Someone stole my crystal ball last week. Now I can only guess at what will happen in the future. That’s too bad because my clients ask me to predict the future several times a day.
They ask me what interest rates will be next week, next month, or next year. I tell them, “Rates will go up and down, up and down, and continue doing that until the end of time. However, rates have been trending (up or down) for the past month.”
The best rate advice I give my clients is to ladder rates by spreading their money over 3-, 4-, and 5-year period annuities. If rates are higher 3 years from now, we should have put all the money in 3-year annuities. On the other hand, if rates are down in 3 years, we should have put all the money in 5-year annuities. At the end of the period, I can tell my clients if we made the right decision, but not before then.
Another prediction I’m asked to make is, “Should we set this annuity up with my wife or me as the owner/annuitant?”

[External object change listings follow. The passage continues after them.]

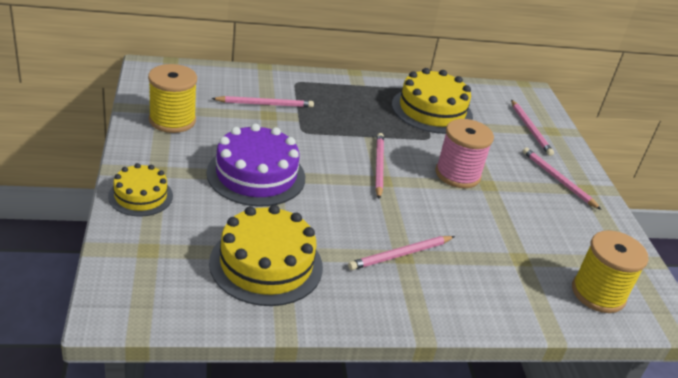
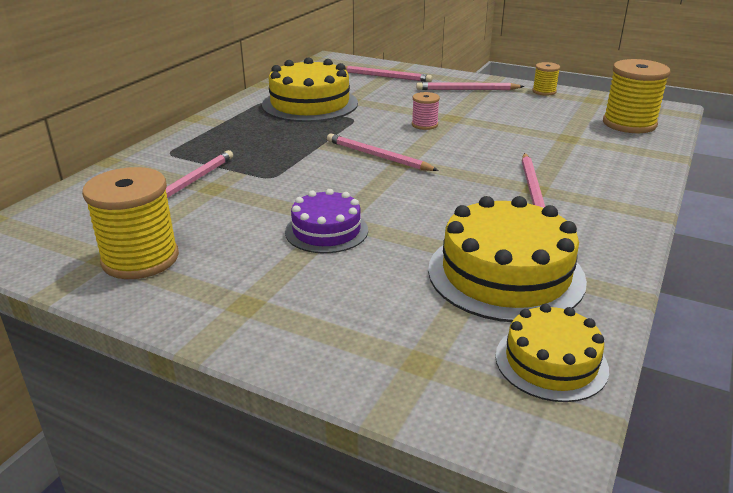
camera: 50 degrees left, 5 degrees down
(140, 196) = (291, 336): yellow cake -> yellow cake (551, 362)
(256, 175) = (326, 231): purple cake -> purple cake, size x0.59
(457, 174) = (424, 125): pink spool -> pink spool, size x0.51
(612, 226) = (544, 91): none -> yellow spool

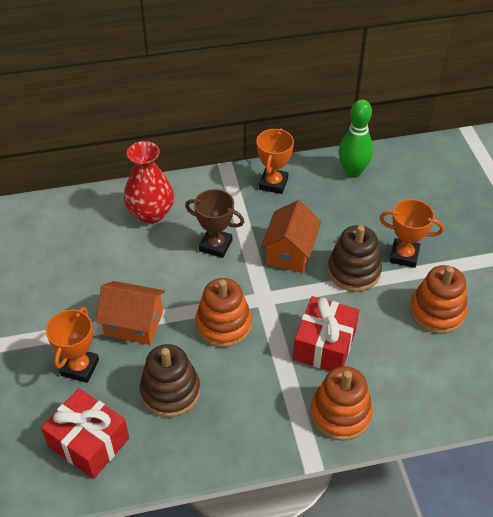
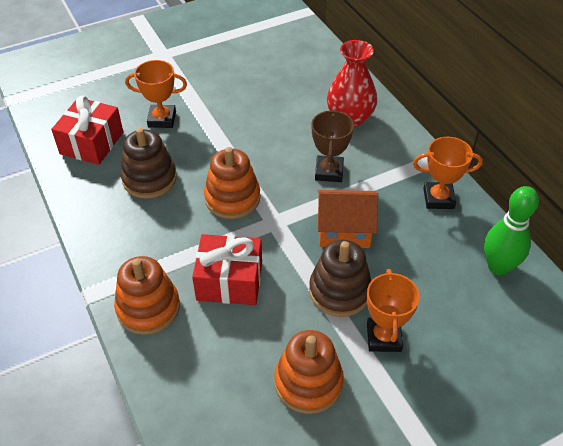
camera: 75 degrees right, 0 degrees up
(134, 324) = (215, 139): orange house -> none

My answer is, “Tell me when you are going to die, under what circumstances, and I can tell you exactly what to do.”
Since we don’t know who will die first, we go with the odds and normally use the husband as the owner/annuitant and the wife as the primary beneficiary.
If multiple annuities are involved, we’ll mix up the owner/annuitant designations.

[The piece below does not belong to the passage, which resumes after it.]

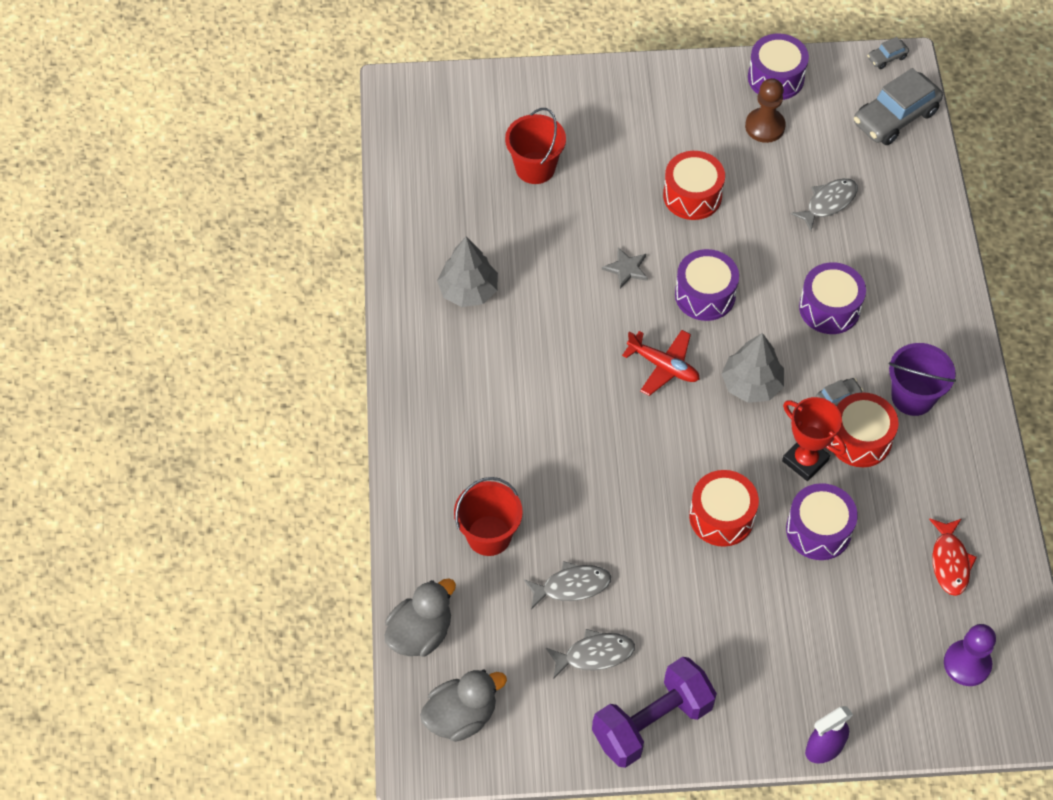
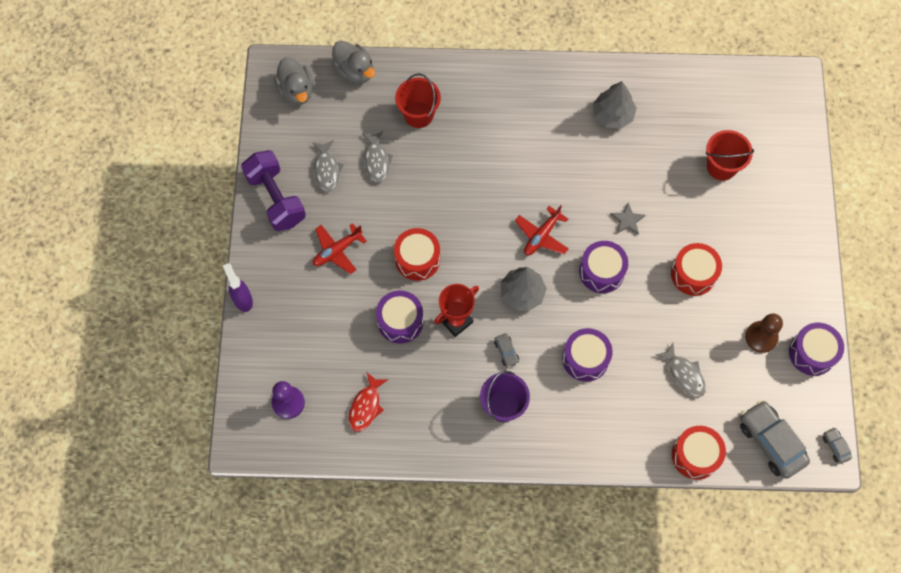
camera: 95 degrees right, 10 degrees up
(725, 625) = (337, 251): none -> red plane
(859, 439) = (470, 361): red drum -> red drum (695, 455)
(950, 562) = (366, 406): red fish -> red fish turned 75 degrees counterclockwise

Professional financial advisors use their training, experience, and wisdom to ask their clients questions in order to offer the best advice possible, but the bottom line is, we are all still guessing because none of us have a crystal ball.
Clients do ask some questions that can be answered clearly and simply. For example, “What happens if I die while owning this tax deferred annuity?”
The answer is, “If your wife is the primary beneficiary, she will have 3 options–cash out, pay out, or switch out.”
Cash out means she can cash out for the surrender value, pay tax on the gain and do whatever she wants with the money.